• The Explore the Bible lesson for April 20 focuses on Mark 15:16-20, 33-34, 37-39; 16:1-8.
No season of the year, except Christmas, reaches deeper into our emotions than Easter. In our family tradition, it was not unusual for grandparents to come and share an extended stay. We wore our “Sunday best” to church on that day, sometimes including new dresses for my sisters and a new suit for me.
Easter was, as it should have been, a time of thrilling celebration. Secular and religious traditions mixed without serious reflection as we had Easter egg hunts just before the big day on Sunday.
However, it wasn’t until more mature years and deeper reflection that we considered the more serious import of Easter. It was, indeed, a day to celebrate the resurrection of Jesus. It wasn’t until we began to understand what had to happen prior to the resurrection that it had its full spiritual impact on our lives.
Beyond that, even the celebration of Jesus’ birth at Christmas has no real meaning except in the context of the resurrection. The only thing that gives the birth of the Savior its ultimate meaning is the suffering, death and resurrection of Jesus we celebrate at Easter.
There can be no resurrection not preceded by the horrific pain of suffering and death in the life of Jesus. Each year, the celebration of Jesus’ resurrection should remind us there can be no understanding of the power of the resurrection without, first, the surrender to suffering and death because of sin.
In Mark’s Gospel, we are given a graphic description of what Jesus suffered before he was raised from the dead. In 2004, The Passion of Christ, a movie graphically depicting that suffering, was released.
We took a group of people from the church to see the movie. After it was over, an angry man confronted his pastor in the lobby of theater. He felt the movie was too graphic. The pastor was at a loss to know how to respond to his anger.
A horrific crucifixion
Perhaps it was the first time the man had been asked to visualize exactly what Jesus suffered. It was not the beautiful picture many artists have painted. It was horrific beyond description, and it was essential to what was to follow. God can only raise from the dead him who first has died.

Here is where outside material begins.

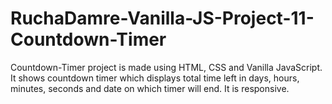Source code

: # RuchaDamre-Vanilla-JS-Project-11-Countdown-Timer
Countdown-Timer project is made using HTML, CSS and Vanilla JavaScript. It shows countdown timer which displays total time left in days, hours, minutes, seconds and date on which timer will end. It is responsive.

As Mark reports: “The soldiers … called together the whole cohort … and after twisting some thorns into a crown, they put it on him. They struck his head with a reed, spat upon him, and … after mocking him, they stripped him … . Then they led him out to crucify him” (Mark 16:16-20).
There is simply no way to beautify the scene of public humiliation and torture. It was a crucifixion and nothing less.

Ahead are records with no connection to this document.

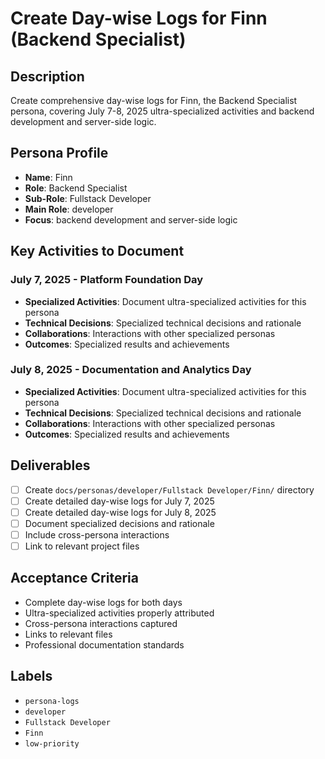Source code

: # Create Day-wise Logs for Finn (Backend Specialist)

## Description
Create comprehensive day-wise logs for Finn, the Backend Specialist persona, covering July 7-8, 2025 ultra-specialized activities and backend development and server-side logic.

## Persona Profile
- **Name**: Finn
- **Role**: Backend Specialist
- **Sub-Role**: Fullstack Developer
- **Main Role**: developer
- **Focus**: backend development and server-side logic

## Key Activities to Document

### July 7, 2025 - Platform Foundation Day
- **Specialized Activities**: Document ultra-specialized activities for this persona
- **Technical Decisions**: Specialized technical decisions and rationale
- **Collaborations**: Interactions with other specialized personas
- **Outcomes**: Specialized results and achievements

### July 8, 2025 - Documentation and Analytics Day
- **Specialized Activities**: Document ultra-specialized activities for this persona
- **Technical Decisions**: Specialized technical decisions and rationale
- **Collaborations**: Interactions with other specialized personas
- **Outcomes**: Specialized results and achievements

## Deliverables
- [ ] Create `docs/personas/developer/Fullstack Developer/Finn/` directory
- [ ] Create detailed day-wise logs for July 7, 2025
- [ ] Create detailed day-wise logs for July 8, 2025
- [ ] Document specialized decisions and rationale
- [ ] Include cross-persona interactions
- [ ] Link to relevant project files

## Acceptance Criteria
- Complete day-wise logs for both days
- Ultra-specialized activities properly attributed
- Cross-persona interactions captured
- Links to relevant files
- Professional documentation standards

## Labels
- `persona-logs`
- `developer`
- `Fullstack Developer`
- `Finn`
- `low-priority`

It was not just physical torture. It was such horrible suffering that Jesus even felt his heavenly Father had abandoned him. Jesus cried out with a loud voice, “My God, my God, why have you forsaken me” (Mark 16:34)? It was on that cross that Jesus, in taking our sins upon himself, felt the ultimate pain of sin’s cost—spiritual separation from God.
Years ago, I rushed to the bedside of a young mother whose baby boy was in intensive care suffering from spinal meningitis. It was not certain he would survive. As I stood in silence beside her, she turned to me, weeping and saying, “I just wish I could do it for him.”
Enduring our suffering
In Christ on the cross, God’s wish to endure our suffering became reality. All we believe about God’s plan of redemption hinges on the fact God in Christ took the penalty of sin upon himself and suffered its consequences so we would not have to.

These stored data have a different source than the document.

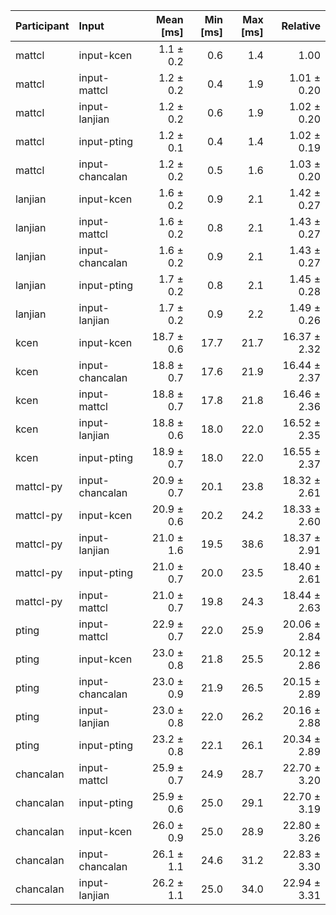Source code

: | Participant | Input | Mean [ms] | Min [ms] | Max [ms] | Relative |
|:---|:---|---:|---:|---:|---:|
| mattcl | input-kcen | 1.1 ± 0.2 | 0.6 | 1.4 | 1.00 |
| mattcl | input-mattcl | 1.2 ± 0.2 | 0.4 | 1.9 | 1.01 ± 0.20 |
| mattcl | input-lanjian | 1.2 ± 0.2 | 0.6 | 1.9 | 1.02 ± 0.20 |
| mattcl | input-pting | 1.2 ± 0.1 | 0.4 | 1.4 | 1.02 ± 0.19 |
| mattcl | input-chancalan | 1.2 ± 0.2 | 0.5 | 1.6 | 1.03 ± 0.20 |
| lanjian | input-kcen | 1.6 ± 0.2 | 0.9 | 2.1 | 1.42 ± 0.27 |
| lanjian | input-mattcl | 1.6 ± 0.2 | 0.8 | 2.1 | 1.43 ± 0.27 |
| lanjian | input-chancalan | 1.6 ± 0.2 | 0.9 | 2.1 | 1.43 ± 0.27 |
| lanjian | input-pting | 1.7 ± 0.2 | 0.8 | 2.1 | 1.45 ± 0.28 |
| lanjian | input-lanjian | 1.7 ± 0.2 | 0.9 | 2.2 | 1.49 ± 0.26 |
| kcen | input-kcen | 18.7 ± 0.6 | 17.7 | 21.7 | 16.37 ± 2.32 |
| kcen | input-chancalan | 18.8 ± 0.7 | 17.6 | 21.9 | 16.44 ± 2.37 |
| kcen | input-mattcl | 18.8 ± 0.7 | 17.8 | 21.8 | 16.46 ± 2.36 |
| kcen | input-lanjian | 18.8 ± 0.6 | 18.0 | 22.0 | 16.52 ± 2.35 |
| kcen | input-pting | 18.9 ± 0.7 | 18.0 | 22.0 | 16.55 ± 2.37 |
| mattcl-py | input-chancalan | 20.9 ± 0.7 | 20.1 | 23.8 | 18.32 ± 2.61 |
| mattcl-py | input-kcen | 20.9 ± 0.6 | 20.2 | 24.2 | 18.33 ± 2.60 |
| mattcl-py | input-lanjian | 21.0 ± 1.6 | 19.5 | 38.6 | 18.37 ± 2.91 |
| mattcl-py | input-pting | 21.0 ± 0.7 | 20.0 | 23.5 | 18.40 ± 2.61 |
| mattcl-py | input-mattcl | 21.0 ± 0.7 | 19.8 | 24.3 | 18.44 ± 2.63 |
| pting | input-mattcl | 22.9 ± 0.7 | 22.0 | 25.9 | 20.06 ± 2.84 |
| pting | input-kcen | 23.0 ± 0.8 | 21.8 | 25.5 | 20.12 ± 2.86 |
| pting | input-chancalan | 23.0 ± 0.9 | 21.9 | 26.5 | 20.15 ± 2.89 |
| pting | input-lanjian | 23.0 ± 0.8 | 22.0 | 26.2 | 20.16 ± 2.88 |
| pting | input-pting | 23.2 ± 0.8 | 22.1 | 26.1 | 20.34 ± 2.89 |
| chancalan | input-mattcl | 25.9 ± 0.7 | 24.9 | 28.7 | 22.70 ± 3.20 |
| chancalan | input-pting | 25.9 ± 0.6 | 25.0 | 29.1 | 22.70 ± 3.19 |
| chancalan | input-kcen | 26.0 ± 0.9 | 25.0 | 28.9 | 22.80 ± 3.26 |
| chancalan | input-chancalan | 26.1 ± 1.1 | 24.6 | 31.2 | 22.83 ± 3.30 |
| chancalan | input-lanjian | 26.2 ± 1.1 | 25.0 | 34.0 | 22.94 ± 3.31 |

There is language in Mark’s message essential to understanding what happened next. Read carefully what the Gospel reports. When Jesus’ followers went to the tomb and discovered it empty that first resurrection morning, the Gospel reports the angel told them: “Do not be alarmed; you are looking for Jesus of Nazareth, who was crucified. He has been raised” (Mark 16:6).
We are not told Jesus arose from the dead. Jesus didn’t get up on his own. Jesus was completely dead. He only got up because God raised him.
A young father was working on a construction site with his son. The boy was down in a pit when a huge boulder rolled over on him, all but crushing his head.
Without thinking, the father jumped down into the pit and, with the strength of several men, single-handedly rolled the stone off of his son’s head, saving his life.
When Jesus was dead, God raised him. God rolled the stone away from the tomb, setting God’s son free.
If we follow Jesus, we, too, will suffer the pain of picking up our cross and suffering the consequences. In the end, we, too, will know the joy of God, in Christ, rolling the stone of death off of our soul and raising us to eternal life.